Les organisations et partis qui se réclament de la gauche, les militants
syndicaux et associatifs, les mouvements citoyens, les associations pour le
respect des droits humains, pour le soutien à la résistance des peuples du
tiers-monde, les défenseurs de l’environnement : bref, chacune et chacun
d’entre nous qui luttons pour un monde plus juste portent sa part de
responsabilité dans la réponse à cette question.

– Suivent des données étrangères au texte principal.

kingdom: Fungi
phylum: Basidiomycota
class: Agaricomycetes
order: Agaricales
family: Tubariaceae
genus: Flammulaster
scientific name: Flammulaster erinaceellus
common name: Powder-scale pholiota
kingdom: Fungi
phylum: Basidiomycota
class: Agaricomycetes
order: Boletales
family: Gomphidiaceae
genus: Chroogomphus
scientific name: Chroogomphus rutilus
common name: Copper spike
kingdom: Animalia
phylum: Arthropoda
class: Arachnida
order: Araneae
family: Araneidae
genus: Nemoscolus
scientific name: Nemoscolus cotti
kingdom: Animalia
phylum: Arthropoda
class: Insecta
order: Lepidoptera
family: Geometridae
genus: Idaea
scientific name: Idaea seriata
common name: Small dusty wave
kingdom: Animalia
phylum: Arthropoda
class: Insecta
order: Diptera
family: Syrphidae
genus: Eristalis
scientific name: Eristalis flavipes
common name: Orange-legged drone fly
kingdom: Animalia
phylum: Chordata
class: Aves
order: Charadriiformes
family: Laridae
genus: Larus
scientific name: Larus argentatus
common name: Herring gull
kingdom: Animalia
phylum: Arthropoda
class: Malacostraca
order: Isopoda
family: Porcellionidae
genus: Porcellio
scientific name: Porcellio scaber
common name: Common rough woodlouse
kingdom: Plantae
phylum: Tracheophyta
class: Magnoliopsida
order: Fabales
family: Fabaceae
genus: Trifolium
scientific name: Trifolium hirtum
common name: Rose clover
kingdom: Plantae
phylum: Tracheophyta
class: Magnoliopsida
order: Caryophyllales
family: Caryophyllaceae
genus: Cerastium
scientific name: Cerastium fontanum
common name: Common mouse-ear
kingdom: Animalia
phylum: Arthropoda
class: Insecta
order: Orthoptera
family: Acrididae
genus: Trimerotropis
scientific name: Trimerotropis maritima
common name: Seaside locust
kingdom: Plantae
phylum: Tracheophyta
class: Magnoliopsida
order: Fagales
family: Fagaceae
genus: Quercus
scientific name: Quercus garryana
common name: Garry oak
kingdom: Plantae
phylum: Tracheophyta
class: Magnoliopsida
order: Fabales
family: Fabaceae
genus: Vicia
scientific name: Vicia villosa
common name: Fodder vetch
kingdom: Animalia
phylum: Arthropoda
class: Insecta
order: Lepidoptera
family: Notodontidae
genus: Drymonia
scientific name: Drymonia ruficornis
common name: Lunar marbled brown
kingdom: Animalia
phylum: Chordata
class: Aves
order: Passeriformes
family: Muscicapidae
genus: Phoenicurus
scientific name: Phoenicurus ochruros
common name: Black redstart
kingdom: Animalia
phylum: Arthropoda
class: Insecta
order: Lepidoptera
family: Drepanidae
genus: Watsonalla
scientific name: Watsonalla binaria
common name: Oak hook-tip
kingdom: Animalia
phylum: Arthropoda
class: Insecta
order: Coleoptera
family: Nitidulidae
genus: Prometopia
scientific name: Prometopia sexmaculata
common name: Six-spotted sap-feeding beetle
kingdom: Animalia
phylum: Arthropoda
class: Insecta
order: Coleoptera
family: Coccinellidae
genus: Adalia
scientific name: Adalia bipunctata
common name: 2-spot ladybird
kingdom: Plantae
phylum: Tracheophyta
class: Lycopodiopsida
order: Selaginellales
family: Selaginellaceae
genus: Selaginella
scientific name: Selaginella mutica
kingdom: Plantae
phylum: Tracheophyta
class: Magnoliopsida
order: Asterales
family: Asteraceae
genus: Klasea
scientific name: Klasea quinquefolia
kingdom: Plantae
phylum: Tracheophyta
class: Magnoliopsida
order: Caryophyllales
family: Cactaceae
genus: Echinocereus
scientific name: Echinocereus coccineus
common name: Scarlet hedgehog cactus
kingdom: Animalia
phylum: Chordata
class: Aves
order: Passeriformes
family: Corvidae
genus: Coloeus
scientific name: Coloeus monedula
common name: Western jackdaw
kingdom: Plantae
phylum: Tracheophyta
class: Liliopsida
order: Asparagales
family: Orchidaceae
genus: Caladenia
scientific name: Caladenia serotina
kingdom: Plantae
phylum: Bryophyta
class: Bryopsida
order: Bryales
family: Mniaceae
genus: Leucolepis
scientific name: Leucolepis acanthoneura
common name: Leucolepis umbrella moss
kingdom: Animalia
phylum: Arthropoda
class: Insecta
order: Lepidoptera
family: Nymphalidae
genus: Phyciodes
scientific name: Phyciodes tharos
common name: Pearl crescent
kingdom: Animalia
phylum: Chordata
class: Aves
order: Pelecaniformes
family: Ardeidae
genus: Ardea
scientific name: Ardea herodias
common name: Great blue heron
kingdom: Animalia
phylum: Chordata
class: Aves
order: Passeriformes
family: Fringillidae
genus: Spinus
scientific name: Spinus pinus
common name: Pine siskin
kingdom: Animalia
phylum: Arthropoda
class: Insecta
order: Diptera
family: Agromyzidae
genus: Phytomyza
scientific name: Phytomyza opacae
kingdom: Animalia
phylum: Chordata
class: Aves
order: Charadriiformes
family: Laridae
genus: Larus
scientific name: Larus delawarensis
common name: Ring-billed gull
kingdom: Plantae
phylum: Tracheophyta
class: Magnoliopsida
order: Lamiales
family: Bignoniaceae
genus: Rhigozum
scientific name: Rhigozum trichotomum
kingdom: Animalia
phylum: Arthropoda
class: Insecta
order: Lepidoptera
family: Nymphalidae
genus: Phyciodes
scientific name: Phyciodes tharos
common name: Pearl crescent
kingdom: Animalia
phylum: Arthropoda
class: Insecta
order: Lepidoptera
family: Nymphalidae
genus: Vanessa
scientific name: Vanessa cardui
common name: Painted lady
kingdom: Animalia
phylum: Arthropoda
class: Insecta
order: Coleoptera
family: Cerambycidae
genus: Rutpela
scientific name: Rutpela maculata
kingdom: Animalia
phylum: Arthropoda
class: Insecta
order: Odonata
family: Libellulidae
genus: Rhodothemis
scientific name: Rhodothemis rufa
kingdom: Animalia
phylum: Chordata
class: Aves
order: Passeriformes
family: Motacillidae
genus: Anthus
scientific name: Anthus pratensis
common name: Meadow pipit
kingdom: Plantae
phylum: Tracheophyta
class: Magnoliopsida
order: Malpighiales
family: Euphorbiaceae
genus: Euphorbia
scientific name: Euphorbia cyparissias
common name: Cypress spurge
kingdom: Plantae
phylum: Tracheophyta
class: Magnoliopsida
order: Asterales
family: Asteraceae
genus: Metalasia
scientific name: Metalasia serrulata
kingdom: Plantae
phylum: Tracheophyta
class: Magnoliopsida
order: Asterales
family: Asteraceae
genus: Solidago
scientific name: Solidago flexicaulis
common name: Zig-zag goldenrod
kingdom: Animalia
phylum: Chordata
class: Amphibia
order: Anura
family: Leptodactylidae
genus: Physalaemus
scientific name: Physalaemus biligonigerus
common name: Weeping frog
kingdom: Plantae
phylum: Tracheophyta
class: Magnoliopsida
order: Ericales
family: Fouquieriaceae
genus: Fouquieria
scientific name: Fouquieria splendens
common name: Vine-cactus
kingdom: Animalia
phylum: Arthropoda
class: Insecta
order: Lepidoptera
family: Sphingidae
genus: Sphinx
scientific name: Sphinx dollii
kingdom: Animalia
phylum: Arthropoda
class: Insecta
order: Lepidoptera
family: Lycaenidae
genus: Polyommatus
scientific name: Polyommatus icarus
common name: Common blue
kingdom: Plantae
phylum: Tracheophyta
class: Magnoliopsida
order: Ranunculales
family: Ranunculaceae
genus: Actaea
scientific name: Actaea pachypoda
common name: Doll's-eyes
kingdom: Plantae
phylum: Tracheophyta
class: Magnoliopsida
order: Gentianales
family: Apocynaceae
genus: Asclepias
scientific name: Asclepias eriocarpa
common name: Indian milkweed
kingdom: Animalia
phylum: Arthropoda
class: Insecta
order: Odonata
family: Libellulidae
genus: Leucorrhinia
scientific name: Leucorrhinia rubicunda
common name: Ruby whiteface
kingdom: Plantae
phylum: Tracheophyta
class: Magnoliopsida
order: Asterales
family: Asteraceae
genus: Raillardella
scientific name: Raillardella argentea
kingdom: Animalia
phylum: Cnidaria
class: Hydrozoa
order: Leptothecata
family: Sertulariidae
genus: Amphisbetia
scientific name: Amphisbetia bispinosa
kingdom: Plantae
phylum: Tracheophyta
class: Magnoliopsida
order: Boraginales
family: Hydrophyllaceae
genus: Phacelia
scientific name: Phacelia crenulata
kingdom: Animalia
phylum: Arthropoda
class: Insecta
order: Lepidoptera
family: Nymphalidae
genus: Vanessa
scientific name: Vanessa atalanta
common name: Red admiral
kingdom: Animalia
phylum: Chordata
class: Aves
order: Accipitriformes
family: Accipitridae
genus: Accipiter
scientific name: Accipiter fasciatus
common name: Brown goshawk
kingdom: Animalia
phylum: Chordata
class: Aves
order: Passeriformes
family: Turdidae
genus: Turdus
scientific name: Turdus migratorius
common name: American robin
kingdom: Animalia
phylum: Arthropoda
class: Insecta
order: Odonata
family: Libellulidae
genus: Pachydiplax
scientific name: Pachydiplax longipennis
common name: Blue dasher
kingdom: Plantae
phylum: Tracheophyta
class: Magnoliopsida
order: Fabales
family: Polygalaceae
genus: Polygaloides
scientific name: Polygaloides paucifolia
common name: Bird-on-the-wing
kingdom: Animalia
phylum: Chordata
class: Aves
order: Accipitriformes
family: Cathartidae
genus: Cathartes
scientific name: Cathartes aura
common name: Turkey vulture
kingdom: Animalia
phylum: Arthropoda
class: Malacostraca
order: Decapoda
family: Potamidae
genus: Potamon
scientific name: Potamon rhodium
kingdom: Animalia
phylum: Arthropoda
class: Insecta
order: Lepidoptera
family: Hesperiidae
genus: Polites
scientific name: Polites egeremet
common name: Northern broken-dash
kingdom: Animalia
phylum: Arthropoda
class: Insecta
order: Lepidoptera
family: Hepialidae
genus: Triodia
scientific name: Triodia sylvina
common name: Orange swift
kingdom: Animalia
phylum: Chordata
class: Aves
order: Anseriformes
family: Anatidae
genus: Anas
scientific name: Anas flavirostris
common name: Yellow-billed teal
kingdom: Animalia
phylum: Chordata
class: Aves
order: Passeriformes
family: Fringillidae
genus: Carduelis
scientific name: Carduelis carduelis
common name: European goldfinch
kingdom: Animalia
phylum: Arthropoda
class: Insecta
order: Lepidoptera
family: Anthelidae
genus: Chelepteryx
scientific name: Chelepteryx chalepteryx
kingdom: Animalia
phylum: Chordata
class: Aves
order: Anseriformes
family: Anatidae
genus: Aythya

La crise financière a, pour la première fois depuis la chute du Mur de
Berlin en 1989, porté un fameux coup à la toute-puissance du capitalisme. Tous
les partis ont été obligés de le concéder, avec plus ou moins de conviction :
ce système ne garantit aucunement la sécurité économique et sociale des gens
du peuple.
L’élection de Barak Obama a avant tout représenté une grande mobilisation
populaire pour mettre fin à la discrimination raciste, au mépris des
travailleurs (en particulier les travailleurs pauvres, les sans-emplois, les
sans-abri), aux orientations guerrières de l’administration Bush et à
l’isolement du peuple américain dans le monde.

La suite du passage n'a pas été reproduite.